▶ **Work order**: Transcribe every line of the records below word for word, keeping the original order and line breaks.

━━ Stored data

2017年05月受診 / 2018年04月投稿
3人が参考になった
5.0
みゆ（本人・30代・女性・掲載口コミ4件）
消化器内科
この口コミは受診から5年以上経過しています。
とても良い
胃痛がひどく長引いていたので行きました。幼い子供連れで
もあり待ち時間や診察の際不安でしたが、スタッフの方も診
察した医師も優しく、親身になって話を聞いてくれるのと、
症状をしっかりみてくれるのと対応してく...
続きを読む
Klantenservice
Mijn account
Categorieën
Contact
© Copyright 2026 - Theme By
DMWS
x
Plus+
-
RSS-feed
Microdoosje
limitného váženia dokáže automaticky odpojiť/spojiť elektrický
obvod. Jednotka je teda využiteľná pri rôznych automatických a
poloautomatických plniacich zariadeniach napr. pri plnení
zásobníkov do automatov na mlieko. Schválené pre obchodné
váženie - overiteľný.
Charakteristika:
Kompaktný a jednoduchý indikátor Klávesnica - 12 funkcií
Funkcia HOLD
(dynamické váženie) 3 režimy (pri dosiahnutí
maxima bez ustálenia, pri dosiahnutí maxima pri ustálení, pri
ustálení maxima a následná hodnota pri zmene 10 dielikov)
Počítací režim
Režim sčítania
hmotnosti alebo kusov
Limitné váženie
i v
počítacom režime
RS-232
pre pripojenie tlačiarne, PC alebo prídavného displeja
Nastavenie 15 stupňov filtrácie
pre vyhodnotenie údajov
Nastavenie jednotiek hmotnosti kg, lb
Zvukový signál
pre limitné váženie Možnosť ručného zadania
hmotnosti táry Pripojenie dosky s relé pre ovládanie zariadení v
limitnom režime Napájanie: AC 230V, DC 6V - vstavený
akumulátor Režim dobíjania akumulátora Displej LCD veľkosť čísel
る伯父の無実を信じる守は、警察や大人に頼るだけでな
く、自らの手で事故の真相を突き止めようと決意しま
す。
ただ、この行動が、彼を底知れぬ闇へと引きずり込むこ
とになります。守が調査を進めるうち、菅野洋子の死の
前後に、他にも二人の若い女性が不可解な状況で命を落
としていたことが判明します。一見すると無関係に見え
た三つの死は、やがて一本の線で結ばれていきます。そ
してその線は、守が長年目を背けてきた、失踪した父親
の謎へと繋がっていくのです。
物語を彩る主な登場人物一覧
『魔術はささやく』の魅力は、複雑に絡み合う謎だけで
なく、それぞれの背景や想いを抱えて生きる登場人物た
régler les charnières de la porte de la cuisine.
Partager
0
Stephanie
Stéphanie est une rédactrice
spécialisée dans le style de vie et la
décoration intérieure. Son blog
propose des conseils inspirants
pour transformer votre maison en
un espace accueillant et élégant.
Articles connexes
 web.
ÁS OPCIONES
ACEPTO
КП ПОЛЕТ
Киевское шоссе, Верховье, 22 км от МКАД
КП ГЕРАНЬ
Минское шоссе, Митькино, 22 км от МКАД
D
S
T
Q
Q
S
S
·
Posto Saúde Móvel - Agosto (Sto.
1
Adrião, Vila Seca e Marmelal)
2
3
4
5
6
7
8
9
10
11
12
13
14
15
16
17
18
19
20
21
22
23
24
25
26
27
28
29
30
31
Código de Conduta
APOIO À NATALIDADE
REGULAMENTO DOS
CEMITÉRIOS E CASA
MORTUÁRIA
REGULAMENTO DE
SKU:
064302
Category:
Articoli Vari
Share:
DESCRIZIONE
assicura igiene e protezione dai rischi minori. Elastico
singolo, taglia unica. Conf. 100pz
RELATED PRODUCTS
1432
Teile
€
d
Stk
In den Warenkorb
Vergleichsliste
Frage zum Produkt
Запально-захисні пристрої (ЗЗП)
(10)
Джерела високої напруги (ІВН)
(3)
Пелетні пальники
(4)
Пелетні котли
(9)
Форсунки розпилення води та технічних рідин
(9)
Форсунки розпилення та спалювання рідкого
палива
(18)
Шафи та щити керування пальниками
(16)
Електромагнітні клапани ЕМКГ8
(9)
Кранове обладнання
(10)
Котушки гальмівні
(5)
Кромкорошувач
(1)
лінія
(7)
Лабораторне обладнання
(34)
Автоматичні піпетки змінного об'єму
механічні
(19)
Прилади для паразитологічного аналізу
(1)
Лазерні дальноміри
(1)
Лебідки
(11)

━━━━

▶ **Answer area**:
2017年05月受診 / 2018年04月投稿
3人が参考になった
5.0
みゆ（本人・30代・女性・掲載口コミ4件）
消化器内科
この口コミは受診から5年以上経過しています。
とても良い
胃痛がひどく長引いていたので行きました。幼い子供連れで
もあり待ち時間や診察の際不安でしたが、スタッフの方も診
察した医師も優しく、親身になって話を聞いてくれるのと、
症状をしっかりみてくれるのと対応してく...
続きを読む
Klantenservice
Mijn account
Categorieën
Contact
© Copyright 2026 - Theme By
DMWS
x
Plus+
-
RSS-feed
Microdoosje
limitného váženia dokáže automaticky odpojiť/spojiť elektrický
obvod. Jednotka je teda využiteľná pri rôznych automatických a
poloautomatických plniacich zariadeniach napr. pri plnení
zásobníkov do automatov na mlieko. Schválené pre obchodné
váženie - overiteľný.
Charakteristika:
Kompaktný a jednoduchý indikátor Klávesnica - 12 funkcií
Funkcia HOLD
(dynamické váženie) 3 režimy (pri dosiahnutí
maxima bez ustálenia, pri dosiahnutí maxima pri ustálení, pri
ustálení maxima a následná hodnota pri zmene 10 dielikov)
Počítací režim
Režim sčítania
hmotnosti alebo kusov
Limitné váženie
i v
počítacom režime
RS-232
pre pripojenie tlačiarne, PC alebo prídavného displeja
Nastavenie 15 stupňov filtrácie
pre vyhodnotenie údajov
Nastavenie jednotiek hmotnosti kg, lb
Zvukový signál
pre limitné váženie Možnosť ručného zadania
hmotnosti táry Pripojenie dosky s relé pre ovládanie zariadení v
limitnom režime Napájanie: AC 230V, DC 6V - vstavený
akumulátor Režim dobíjania akumulátora Displej LCD veľkosť čísel
る伯父の無実を信じる守は、警察や大人に頼るだけでな
く、自らの手で事故の真相を突き止めようと決意しま
す。
ただ、この行動が、彼を底知れぬ闇へと引きずり込むこ
とになります。守が調査を進めるうち、菅野洋子の死の
前後に、他にも二人の若い女性が不可解な状況で命を落
としていたことが判明します。一見すると無関係に見え
た三つの死は、やがて一本の線で結ばれていきます。そ
してその線は、守が長年目を背けてきた、失踪した父親
の謎へと繋がっていくのです。
物語を彩る主な登場人物一覧
『魔術はささやく』の魅力は、複雑に絡み合う謎だけで
なく、それぞれの背景や想いを抱えて生きる登場人物た
régler les charnières de la porte de la cuisine.
Partager
0
Stephanie
Stéphanie est une rédactrice
spécialisée dans le style de vie et la
décoration intérieure. Son blog
propose des conseils inspirants
pour transformer votre maison en
un espace accueillant et élégant.
Articles connexes
 web.
ÁS OPCIONES
ACEPTO
КП ПОЛЕТ
Киевское шоссе, Верховье, 22 км от МКАД
КП ГЕРАНЬ
Минское шоссе, Митькино, 22 км от МКАД
D
S
T
Q
Q
S
S
·
Posto Saúde Móvel - Agosto (Sto.
1
Adrião, Vila Seca e Marmelal)
2
3
4
5
6
7
8
9
10
11
12
13
14
15
16
17
18
19
20
21
22
23
24
25
26
27
28
29
30
31
Código de Conduta
APOIO À NATALIDADE
REGULAMENTO DOS
CEMITÉRIOS E CASA
MORTUÁRIA
REGULAMENTO DE
SKU:
064302
Category:
Articoli Vari
Share:
DESCRIZIONE
assicura igiene e protezione dai rischi minori. Elastico
singolo, taglia unica. Conf. 100pz
RELATED PRODUCTS
1432
Teile
€
d
Stk
In den Warenkorb
Vergleichsliste
Frage zum Produkt
Запально-захисні пристрої (ЗЗП)
(10)
Джерела високої напруги (ІВН)
(3)
Пелетні пальники
(4)
Пелетні котли
(9)
Форсунки розпилення води та технічних рідин
(9)
Форсунки розпилення та спалювання рідкого
палива
(18)
Шафи та щити керування пальниками
(16)
Електромагнітні клапани ЕМКГ8
(9)
Кранове обладнання
(10)
Котушки гальмівні
(5)
Кромкорошувач
(1)
лінія
(7)
Лабораторне обладнання
(34)
Автоматичні піпетки змінного об'єму
механічні
(19)
Прилади для паразитологічного аналізу
(1)
Лазерні дальноміри
(1)
Лебідки
(11)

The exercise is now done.